Despite impact from the COVID-19 we have organised a number of successful events that attracted significant attention from the community. We hosted 13 webinars attended live by 736 community members, recordings of which were viewed over 3500 times on our YouTube channel. We have made available 23 tutorials – an often requested training/support format which we identified as extremely valuable to users. We provided direct in-depth support to around 750 users of the core applications via various mechanisms including AskBioExcel forums with over 450 user queries resolved. Our forum accumulated almost 140,000 pageviews, of which 50,000 from registered & logged-in users and 90,000 from anonymous visitors (excluding web crawlers). The BioExcel Twitter account now has over 2000 followers, the unique views on our project is consistently between 2000-3000 per month, and the BioExcel Mailing list has over 1800 subscribers. Our successful competency-based training programme was further extended with integration of remote training. We assisted other organisations in making the switch to virtual training mandated by the pandemic.
We continued exisitng industrial collaborations and engaged in new ones with specific pilot projects with pharma companies. A BioExcel quality mark was developed in collaboration with SSI to increase the trust in our offerings. A service catalogue has been developed and deployed. IPR issues were addressed. The form of the legal entity to support commercial operations of the centre in the long term has now been decided. An Economic Association is to be incorporated in Sweden and initial legal discussions to deliver this are currently underway.

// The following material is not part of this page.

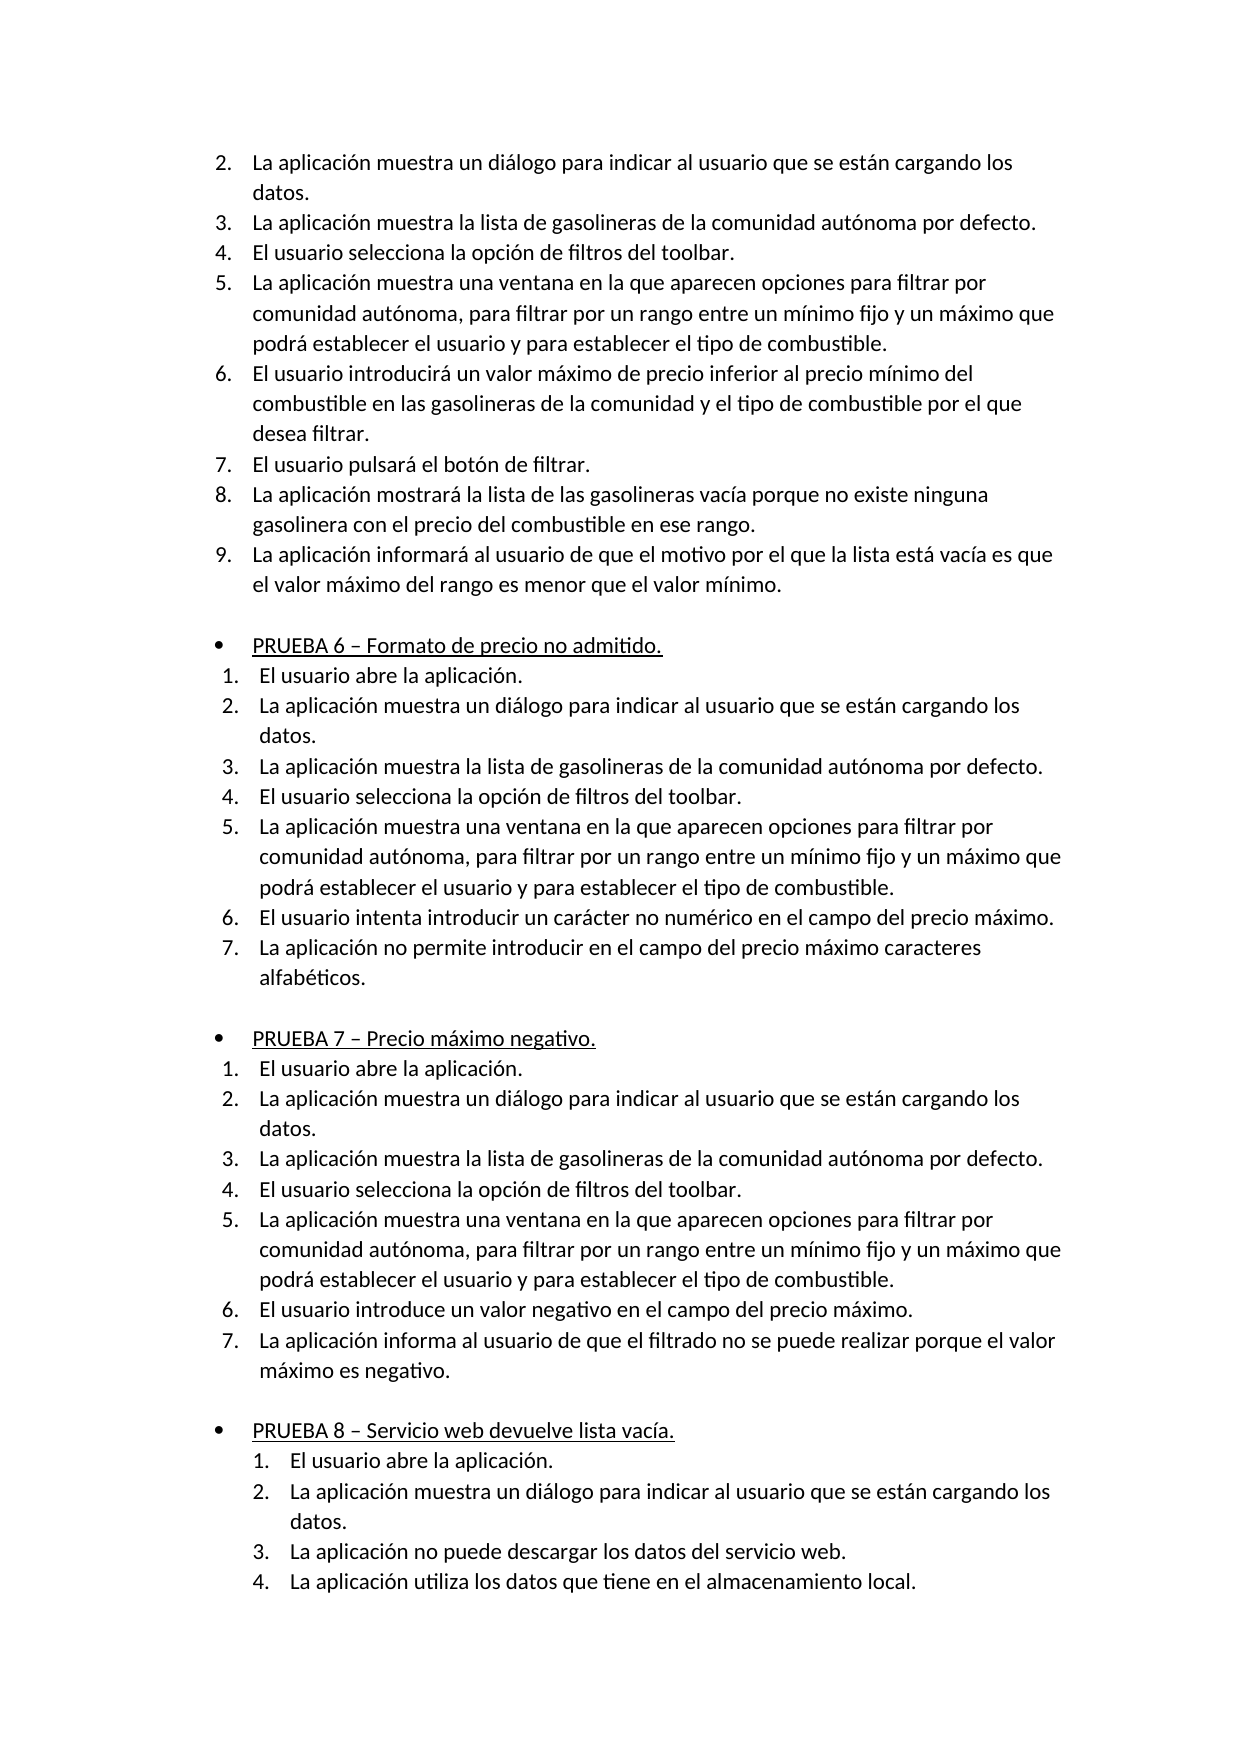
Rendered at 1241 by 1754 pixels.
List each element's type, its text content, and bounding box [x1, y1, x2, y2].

Quality assurance and KPIs were established, all targets were met with many reaching the stretch ones. Many activities such as consortium meetings were adapted in light of the increasingly remote/virtual style of events in the last two quarters.

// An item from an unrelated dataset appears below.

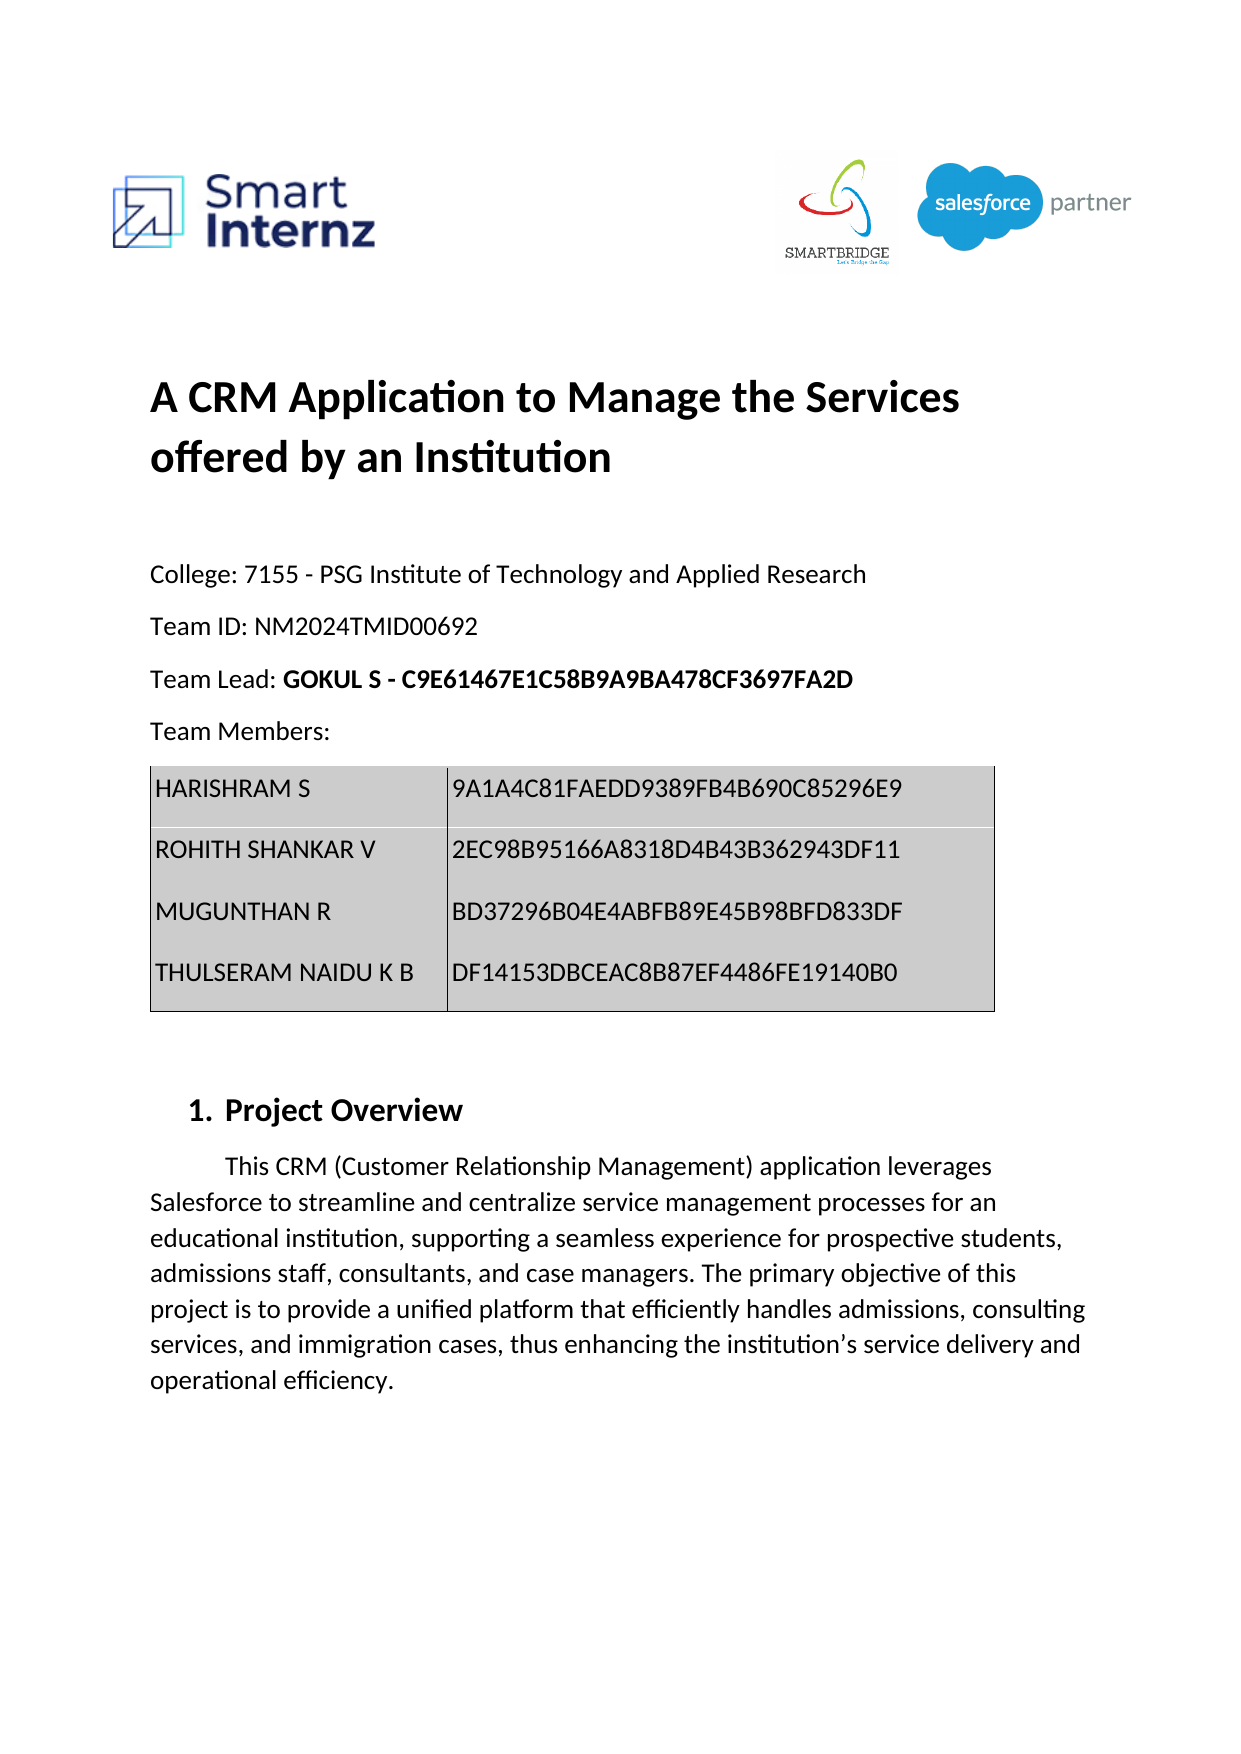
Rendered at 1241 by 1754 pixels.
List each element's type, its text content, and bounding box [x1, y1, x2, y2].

COVID-19 efforts: Within the early days of the pandemic, BioExcel restructured efforts in support of addressing the crisis. In addition to working on specific COVID-19 related research, we focused on facilitating collaborations, extending community support, and providing access to HPC resources at partner centers. Some of the initiatives include establishment of the Covid-19 Molecular Structure and Therapeutics Hub (http://covid.bioexcel.eu); partnership in the Exscalate4Cov Consortium (https://www.exscalate4cov.eu ); launch of a dedicated web-server interface (https://bioexcel-cv19.bsc.es); doubling the number of concurrent jobs on the HADDOCK server to meet demand; signing a community letter in support of initiatives to share biomolecular modelling and simulations data; participation in numerous webinar series and presentations (including CECAM ones) covering methodologies, experience and results from our work.